* Start *

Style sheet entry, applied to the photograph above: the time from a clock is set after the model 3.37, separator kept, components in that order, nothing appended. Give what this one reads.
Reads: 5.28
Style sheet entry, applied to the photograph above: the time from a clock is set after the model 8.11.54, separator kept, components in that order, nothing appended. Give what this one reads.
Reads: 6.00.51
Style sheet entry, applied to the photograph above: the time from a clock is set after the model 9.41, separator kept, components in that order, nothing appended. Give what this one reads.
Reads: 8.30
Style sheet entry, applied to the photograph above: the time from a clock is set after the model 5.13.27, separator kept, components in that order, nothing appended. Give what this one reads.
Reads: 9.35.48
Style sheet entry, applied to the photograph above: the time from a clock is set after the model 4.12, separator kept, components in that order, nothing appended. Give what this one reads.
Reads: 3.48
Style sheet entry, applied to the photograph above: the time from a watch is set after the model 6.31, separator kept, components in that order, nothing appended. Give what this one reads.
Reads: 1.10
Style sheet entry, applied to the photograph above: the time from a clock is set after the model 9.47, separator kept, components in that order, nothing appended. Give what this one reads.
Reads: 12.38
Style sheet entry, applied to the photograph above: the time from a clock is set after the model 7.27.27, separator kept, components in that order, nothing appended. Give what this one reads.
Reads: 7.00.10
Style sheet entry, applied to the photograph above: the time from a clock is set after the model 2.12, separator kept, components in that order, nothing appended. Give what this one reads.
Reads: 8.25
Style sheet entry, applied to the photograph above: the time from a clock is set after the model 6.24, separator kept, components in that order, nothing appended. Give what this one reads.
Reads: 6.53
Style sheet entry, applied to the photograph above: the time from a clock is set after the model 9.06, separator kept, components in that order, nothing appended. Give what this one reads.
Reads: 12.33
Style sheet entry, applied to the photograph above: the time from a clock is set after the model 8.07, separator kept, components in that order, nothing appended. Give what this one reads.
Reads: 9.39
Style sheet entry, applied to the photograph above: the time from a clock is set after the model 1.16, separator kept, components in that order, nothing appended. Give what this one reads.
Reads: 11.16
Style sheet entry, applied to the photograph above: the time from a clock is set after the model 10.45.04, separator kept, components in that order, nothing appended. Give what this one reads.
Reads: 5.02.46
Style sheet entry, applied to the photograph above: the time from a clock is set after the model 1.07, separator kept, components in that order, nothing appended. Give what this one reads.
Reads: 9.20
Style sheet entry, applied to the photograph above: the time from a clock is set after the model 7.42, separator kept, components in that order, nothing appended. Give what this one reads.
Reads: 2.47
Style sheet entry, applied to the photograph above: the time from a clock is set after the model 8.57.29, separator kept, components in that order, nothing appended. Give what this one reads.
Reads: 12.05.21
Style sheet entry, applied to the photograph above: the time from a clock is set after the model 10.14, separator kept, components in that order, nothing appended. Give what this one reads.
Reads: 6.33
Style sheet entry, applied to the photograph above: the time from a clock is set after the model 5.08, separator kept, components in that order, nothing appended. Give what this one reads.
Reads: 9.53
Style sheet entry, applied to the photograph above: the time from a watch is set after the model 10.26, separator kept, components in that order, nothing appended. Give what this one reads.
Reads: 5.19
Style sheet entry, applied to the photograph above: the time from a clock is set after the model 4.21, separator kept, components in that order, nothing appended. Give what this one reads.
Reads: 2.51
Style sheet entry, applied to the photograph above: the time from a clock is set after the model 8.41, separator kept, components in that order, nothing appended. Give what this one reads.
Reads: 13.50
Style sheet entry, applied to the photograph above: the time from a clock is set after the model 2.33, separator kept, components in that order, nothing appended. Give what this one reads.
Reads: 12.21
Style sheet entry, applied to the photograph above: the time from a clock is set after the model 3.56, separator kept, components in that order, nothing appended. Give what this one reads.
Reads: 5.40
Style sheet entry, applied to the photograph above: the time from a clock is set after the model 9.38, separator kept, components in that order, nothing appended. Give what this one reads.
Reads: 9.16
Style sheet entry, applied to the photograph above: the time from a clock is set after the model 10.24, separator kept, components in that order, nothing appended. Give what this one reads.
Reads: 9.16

* End *

**WRITTEN TASK**:
Can you render the listing above as a two-column CSV with the headers request and answer, one row per entry, putting each entry's text and its answer in a single quoted field with any line breaks replaced by spaces?

**FINAL RESULT**:
request,answer
"Style sheet entry, applied to the photograph above: the time from a clock is set after the model 3.37, separator kept, components in that order, nothing appended. Give what this one reads. Reads:","5.28"
"Style sheet entry, applied to the photograph above: the time from a clock is set after the model 8.11.54, separator kept, components in that order, nothing appended. Give what this one reads. Reads:","6.00.51"
"Style sheet entry, applied to the photograph above: the time from a clock is set after the model 9.41, separator kept, components in that order, nothing appended. Give what this one reads. Reads:","8.30"
"Style sheet entry, applied to the photograph above: the time from a clock is set after the model 5.13.27, separator kept, components in that order, nothing appended. Give what this one reads. Reads:","9.35.48"
"Style sheet entry, applied to the photograph above: the time from a clock is set after the model 4.12, separator kept, components in that order, nothing appended. Give what this one reads. Reads:","3.48"
"Style sheet entry, applied to the photograph above: the time from a watch is set after the model 6.31, separator kept, components in that order, nothing appended. Give what this one reads. Reads:","1.10"
"Style sheet entry, applied to the photograph above: the time from a clock is set after the model 9.47, separator kept, components in that order, nothing appended. Give what this one reads. Reads:","12.38"
"Style sheet entry, applied to the photograph above: the time from a clock is set after the model 7.27.27, separator kept, components in that order, nothing appended. Give what this one reads. Reads:","7.00.10"
"Style sheet entry, applied to the photograph above: the time from a clock is set after the model 2.12, separator kept, components in that order, nothing appended. Give what this one reads. Reads:","8.25"
"Style sheet entry, applied to the photograph above: the time from a clock is set after the model 6.24, separator kept, components in that order, nothing appended. Give what this one reads. Reads:","6.53"
"Style sheet entry, applied to the photograph above: the time from a clock is set after the model 9.06, separator kept, components in that order, nothing appended. Give what this one reads. Reads:","12.33"
"Style sheet entry, applied to the photograph above: the time from a clock is set after the model 8.07, separator kept, components in that order, nothing appended. Give what this one reads. Reads:","9.39"
"Style sheet entry, applied to the photograph above: the time from a clock is set after the model 1.16, separator kept, components in that order, nothing appended. Give what this one reads. Reads:","11.16"
"Style sheet entry, applied to the photograph above: the time from a clock is set after the model 10.45.04, separator kept, components in that order, nothing appended. Give what this one reads. Reads:","5.02.46"
"Style sheet entry, applied to the photograph above: the time from a clock is set after the model 1.07, separator kept, components in that order, nothing appended. Give what this one reads. Reads:","9.20"
"Style sheet entry, applied to the photograph above: the time from a clock is set after the model 7.42, separator kept, components in that order, nothing appended. Give what this one reads. Reads:","2.47"
"Style sheet entry, applied to the photograph above: the time from a clock is set after the model 8.57.29, separator kept, components in that order, nothing appended. Give what this one reads. Reads:","12.05.21"
"Style sheet entry, applied to the photograph above: the time from a clock is set after the model 10.14, separator kept, components in that order, nothing appended. Give what this one reads. Reads:","6.33"
"Style sheet entry, applied to the photograph above: the time from a clock is set after the model 5.08, separator kept, components in that order, nothing appended. Give what this one reads. Reads:","9.53"
"Style sheet entry, applied to the photograph above: the time from a watch is set after the model 10.26, separator kept, components in that order, nothing appended. Give what this one reads. Reads:","5.19"
"Style sheet entry, applied to the photograph above: the time from a clock is set after the model 4.21, separator kept, components in that order, nothing appended. Give what this one reads. Reads:","2.51"
"Style sheet entry, applied to the photograph above: the time from a clock is set after the model 8.41, separator kept, components in that order, nothing appended. Give what this one reads. Reads:","13.50"
"Style sheet entry, applied to the photograph above: the time from a clock is set after the model 2.33, separator kept, components in that order, nothing appended. Give what this one reads. Reads:","12.21"
"Style sheet entry, applied to the photograph above: the time from a clock is set after the model 3.56, separator kept, components in that order, nothing appended. Give what this one reads. Reads:","5.40"
"Style sheet entry, applied to the photograph above: the time from a clock is set after the model 9.38, separator kept, components in that order, nothing appended. Give what this one reads. Reads:","9.16"
"Style sheet entry, applied to the photograph above: the time from a clock is set after the model 10.24, separator kept, components in that order, nothing appended. Give what this one reads. Reads:","9.16"